Jan Martinek

Large area high-speed metrology SPM system

We present a large area high-speed measuring system capable of rapidly generating nanometre resolution scanning probe microscopy data over mm(2) regions. The system combines a slow moving but accurate large area XYZ scanner with a very fast but less accurate small area XY scanner. This arrangement enables very large areas to be scanned by stitching together the small, rapidly acquired, images from the fast XY scanner while simultaneously moving the slow XYZ scanner across the region of interest. In order to successfully merge the image sequences together two software approaches for calibrating the data from the fast scanner are described. The first utilizes the low uncertainty interferometric sensors of the XYZ scanner while the second implements a genetic algorithm with multiple parameter fitting during the data merging step of the image stitching process. The basic uncertainty components related to these high-speed measurements are also discussed. Both techniques are shown to successfully enable high-resolution, large area images to be generated at least an order of magnitude faster than with a conventional atomic force microscope.

Methods for topography artifacts compensation in scanning thermal microscopy

Thermal conductivity contrast images in scanning thermal microscopy (SThM) are often distorted by artifacts related to local sample topography. This is pronounced on samples with sharp topographic features, on rough samples and while using larger probes, for example, Wollaston wire-based probes. The topography artifacts can be so high that they can even obscure local thermal conductivity variations influencing the measured signal. Three methods for numerically estimating and compensating for topographic artifacts are compared in this paper: a simple approach based on local sample geometry at the probe apex vicinity, a neural network analysis and 3D finite element modeling of the probe-sample interaction. A local topography and an estimated probe shape are used as source data for the calculation in all these techniques; the result is a map of false conductivity contrast signals generated only by sample topography. This map can be then used to remove the topography artifacts from measured data or to estimate the uncertainty of conductivity measurements using SThM. The accuracy of the results and the computational demands of the presented methods are discussed.
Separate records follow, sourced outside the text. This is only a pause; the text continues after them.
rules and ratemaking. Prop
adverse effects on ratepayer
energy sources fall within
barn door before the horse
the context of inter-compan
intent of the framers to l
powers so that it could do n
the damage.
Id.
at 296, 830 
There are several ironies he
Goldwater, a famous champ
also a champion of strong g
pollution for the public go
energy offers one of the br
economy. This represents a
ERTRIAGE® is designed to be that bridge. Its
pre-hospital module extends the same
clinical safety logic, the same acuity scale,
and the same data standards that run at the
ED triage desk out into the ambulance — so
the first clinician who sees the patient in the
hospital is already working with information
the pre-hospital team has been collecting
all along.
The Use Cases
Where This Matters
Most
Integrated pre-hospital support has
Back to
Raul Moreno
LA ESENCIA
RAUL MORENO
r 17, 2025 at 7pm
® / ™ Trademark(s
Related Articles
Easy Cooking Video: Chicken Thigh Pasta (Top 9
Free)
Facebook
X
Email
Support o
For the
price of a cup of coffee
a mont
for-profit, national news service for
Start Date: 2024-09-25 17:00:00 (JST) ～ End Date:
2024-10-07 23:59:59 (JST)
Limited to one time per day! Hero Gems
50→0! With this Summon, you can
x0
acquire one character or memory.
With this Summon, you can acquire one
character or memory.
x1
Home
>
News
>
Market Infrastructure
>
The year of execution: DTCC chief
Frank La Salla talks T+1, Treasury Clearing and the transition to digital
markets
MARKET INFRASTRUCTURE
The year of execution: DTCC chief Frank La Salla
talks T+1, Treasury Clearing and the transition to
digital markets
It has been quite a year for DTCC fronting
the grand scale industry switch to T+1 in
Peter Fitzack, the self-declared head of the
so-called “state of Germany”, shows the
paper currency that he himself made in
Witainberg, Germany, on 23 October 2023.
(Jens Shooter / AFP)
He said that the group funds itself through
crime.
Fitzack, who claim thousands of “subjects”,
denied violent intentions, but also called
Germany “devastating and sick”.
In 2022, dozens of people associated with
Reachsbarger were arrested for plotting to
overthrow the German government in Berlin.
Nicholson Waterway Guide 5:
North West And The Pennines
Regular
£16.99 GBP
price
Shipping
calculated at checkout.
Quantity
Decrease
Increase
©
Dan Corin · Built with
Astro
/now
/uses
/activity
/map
Thermal conductivity analysis of delaminated thin films by scanning thermal microscopy

Scanning thermal microscopy (SThM) is a scanning probe microscopy technique for mapping temperature and thermal properties of solid surfaces with very high resolution. It has been used for the determination of various thermophysical properties in the past and it delivers better lateral resolution than any other thermal technique. Absolute determination of thermal conductivity using SThM, however, is still problematic due to the complex nature of the heat exchange between the probe and sample. In this paper we present a method for thin film thermal conductivity determination based on the use of thin film defects—delaminations. We show that, using a combination of bonded and debonded film measurements together with numerical analysis, we can use a single SThM measurement to determine the isotropic thermal conductivity of the film, without a priori knowledge of probe–sample junction properties.